(Task description): Leave the pictures out. Transcribe exactly every line from the start of the records through the one containing "sortie d’eau traitée), installer".

□ □ □ □ □

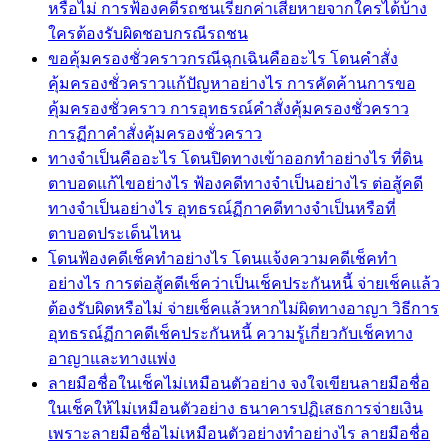
หรือไม่ การฟ้องคดีรถชนเรียกค่าเสียหายจากใครได้บ้าง
ใครต้องรับผิดชอบกรณีรถชน
ขอคุ้มครองชั่วคราวกรณีฉุกเฉินคืออะไร โดนคำสั่ง
คุ้มครองชั่วคราวแก้ปัญหาอย่างไร การคัดค้านการขอ
คุ้มครองชั่วคราว การอุทธรณ์คำสั่งคุ้มครองชั่วคราว
การฏีกาคำสั่งคุ้มครองชั่วคราว
ทางจำเป็นคืออะไร โดนปิดทางเข้าออกทำอย่างไร ที่ดิน
ตาบอดแก้ไขอย่างไร ฟ้องคดีทางจำเป็นอย่างไร ต่อสู้คดี
ทางจำเป็นอย่างไร อุทธรณ์ฏีกาคดีทางจำเป็นหรือที่
ตาบอดประเด็นไหน
โดนฟ้องคดีเช็คทำอย่างไร โดนแจ้งความคดีเช็คทำ
อย่างไร การต่อสู้คดีเช็คว่าเป็นเช็คประกันหนี้ จ่ายเช็คแล้ว
ต้องรับผิดหรือไม่ จ่ายเช็คแล้วหากไม่ผิดทางอาญา วิธีการ
อุทธรณ์ฏีกาคดีเช็คประกันหนี้ ความรู้เกี่ยวกับเช็คทาง
อาญาและทางแพ่ง
ลายมือชื่อในเช็คไม่เหมือนตัวอย่าง จงใจเขียนลายมือชื่อ
ในเช็คให้ไม่เหมือนตัวอย่าง ธนาคารปฏิเสธการจ่ายเงิน
เพราะลายมือชื่อไม่เหมือนตัวอย่างทำอย่างไร ลายมือชื่อ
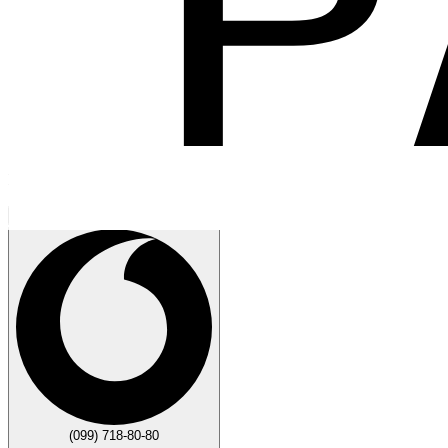
Говорите
Закрыть
(099) 718-80-80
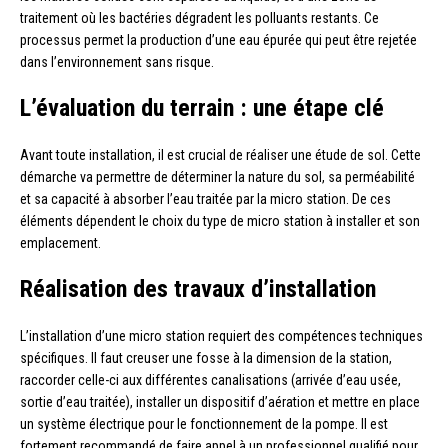
traitement où les bactéries dégradent les polluants restants. Ce
processus permet la production d’une eau épurée qui peut être rejetée
dans l’environnement sans risque.
L’évaluation du terrain : une étape clé
Avant toute installation, il est crucial de réaliser une étude de sol. Cette
démarche va permettre de déterminer la nature du sol, sa perméabilité
et sa capacité à absorber l’eau traitée par la micro station. De ces
éléments dépendent le choix du type de micro station à installer et son
emplacement.
Réalisation des travaux d’installation
L’installation d’une micro station requiert des compétences techniques
spécifiques. Il faut creuser une fosse à la dimension de la station,
raccorder celle-ci aux différentes canalisations (arrivée d’eau usée,
sortie d’eau traitée), installer un dispositif d’aération et mettre en place
un système électrique pour le fonctionnement de la pompe. Il est
fortement recommandé de faire appel à un professionnel qualifié pour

□ □ □ □ □

(Output below):
หรือไม่ การฟ้องคดีรถชนเรียกค่าเสียหายจากใครได้บ้าง
ใครต้องรับผิดชอบกรณีรถชน
ขอคุ้มครองชั่วคราวกรณีฉุกเฉินคืออะไร โดนคำสั่ง
คุ้มครองชั่วคราวแก้ปัญหาอย่างไร การคัดค้านการขอ
คุ้มครองชั่วคราว การอุทธรณ์คำสั่งคุ้มครองชั่วคราว
การฏีกาคำสั่งคุ้มครองชั่วคราว
ทางจำเป็นคืออะไร โดนปิดทางเข้าออกทำอย่างไร ที่ดิน
ตาบอดแก้ไขอย่างไร ฟ้องคดีทางจำเป็นอย่างไร ต่อสู้คดี
ทางจำเป็นอย่างไร อุทธรณ์ฏีกาคดีทางจำเป็นหรือที่
ตาบอดประเด็นไหน
โดนฟ้องคดีเช็คทำอย่างไร โดนแจ้งความคดีเช็คทำ
อย่างไร การต่อสู้คดีเช็คว่าเป็นเช็คประกันหนี้ จ่ายเช็คแล้ว
ต้องรับผิดหรือไม่ จ่ายเช็คแล้วหากไม่ผิดทางอาญา วิธีการ
อุทธรณ์ฏีกาคดีเช็คประกันหนี้ ความรู้เกี่ยวกับเช็คทาง
อาญาและทางแพ่ง
ลายมือชื่อในเช็คไม่เหมือนตัวอย่าง จงใจเขียนลายมือชื่อ
ในเช็คให้ไม่เหมือนตัวอย่าง ธนาคารปฏิเสธการจ่ายเงิน
เพราะลายมือชื่อไม่เหมือนตัวอย่างทำอย่างไร ลายมือชื่อ
Говорите
Закрыть
(099) 718-80-80
traitement où les bactéries dégradent les polluants restants. Ce
processus permet la production d’une eau épurée qui peut être rejetée
dans l’environnement sans risque.
L’évaluation du terrain : une étape clé
Avant toute installation, il est crucial de réaliser une étude de sol. Cette
démarche va permettre de déterminer la nature du sol, sa perméabilité
et sa capacité à absorber l’eau traitée par la micro station. De ces
éléments dépendent le choix du type de micro station à installer et son
emplacement.
Réalisation des travaux d’installation
L’installation d’une micro station requiert des compétences techniques
spécifiques. Il faut creuser une fosse à la dimension de la station,
raccorder celle-ci aux différentes canalisations (arrivée d’eau usée,
sortie d’eau traitée), installer un dispositif d’aération et mettre en place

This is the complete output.